The lysosomal accumulation of cholesterol esters and triglycerides in hepatocytes, Kupffer cells and macrophages generate diffuse steatosis, which is a potent inducer of liver fibrosis and micronodular cirrhosis.1,134 On macroscopic examination, the liver has a bright orange-yellowish appearance due to the storage of lysosomal lipids.123,135 Bernstein et al.,1 in a review of 135 cases of CESD reported in the literature, show that all their reported cases had significant liver disease, characterized by microvesicular steatosis with progression to micronodular cirrhosis and liver failure. In the present scope review, all 120 biopsies showed alterations. Microvesicular steatosis was identified in 29.3% of the CESD liver biopsies and 11% of the patients with Wolman disease. Additional findings included intracytoplasmic glycogen, Kupffer cell vacuolization and lipid deposition, hepatocyte lipid deposition, hepatocyte vacuolization, Kupffer cell lipid deposition, portal inflammation, portal fibrosis, and cirrhosis, as described in Supplementary Table S3. Cholesterol crystals were observed under polarized light in hepatocytes and Kupffer cells in 32% of the reported patients. As this is considered a guiding diagnostic finding for LAL-D, it is suggested that this assessment be performed routinely when the disease is suspected.1,123,136

A characteristic of the early-onset disease is diffuse bilateral calcification of the adrenal glands. The calcified adrenals can be detected on simple radiography, ultrasound, computed tomography, or magnetic resonance.16,21,129,137 In this present study, this characteristic was present in 74.6% of the patients with the early-onset variant. However, it was also found with a prevalence of 4.8% in patients with late-onset disease, reinforcing that this characteristic must be investigated in both disease spectra.

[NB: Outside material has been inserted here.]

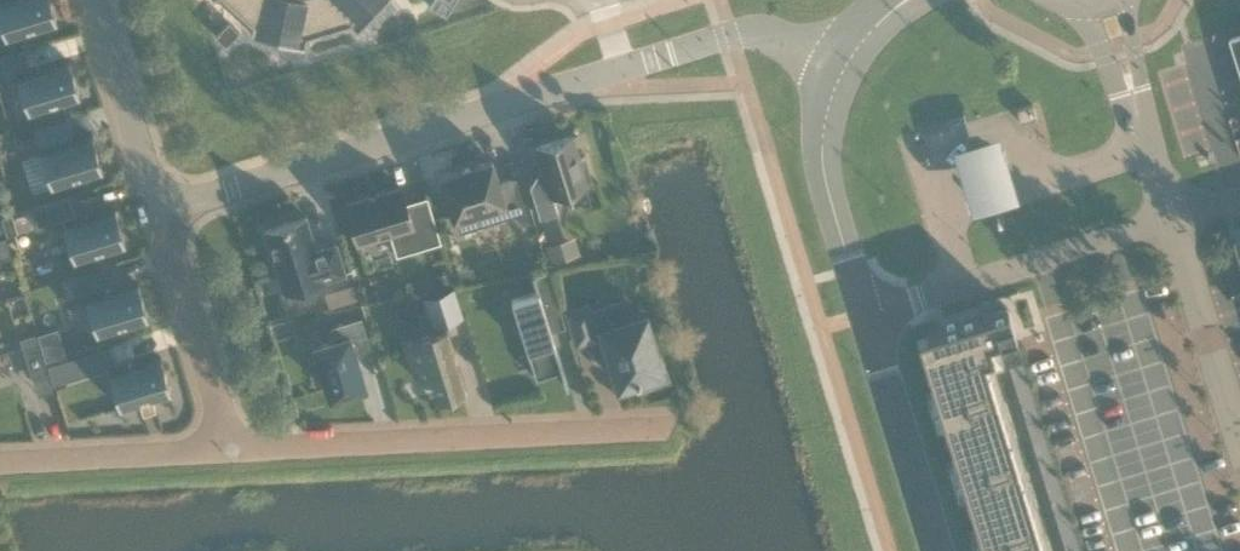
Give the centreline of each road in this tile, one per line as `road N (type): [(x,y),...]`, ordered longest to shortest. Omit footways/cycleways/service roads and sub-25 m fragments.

Performing upper digestive endoscopy in patients with acid lipase deficiency can contribute to the diagnosis, being essential in patients with progression of liver disease and presence of cirrhosis and portal hypertension. As seen in this present review, all biopsied patients had evidence of a lipid storage disease, reinforcing the conduct that biopsies should be performed during upper digestive endoscopy regardless of macroscopic changes.

Fatal outcomes of LAL-D can be avoided when there is a high degree of clinical suspicion and this rare hereditary disease is included in the differential diagnosis of hepatomegaly, lipid metabolism disorder and non-alcoholic fatty liver disease with fibrosis or cirrhosis. Sebelipase alfa should be introduced to patients early to prevent cirrhosis, cardiovascular complications and death.11

The diagnosis of LAL-D in children and adolescents must be made early since the start of the treatment changes patients' quality of life in the long term. Symptoms of LAL-D such as hepatomegaly, splenomegaly, dyslipidemia, anemia, and elevated transaminases are common in pediatric practice. The present review suggests that simple symptoms such as vomiting, diarrhea, jaundice, and splenomegaly may be correlated and serve as a starting point for investigating LAL-D. This review also emphasizes that familial lymphohistiocytosis should be part of the differential diagnosis with LAL-D, and that all patients undergoing upper gastrointestinal endoscopy should be submitted to intestinal biopsies.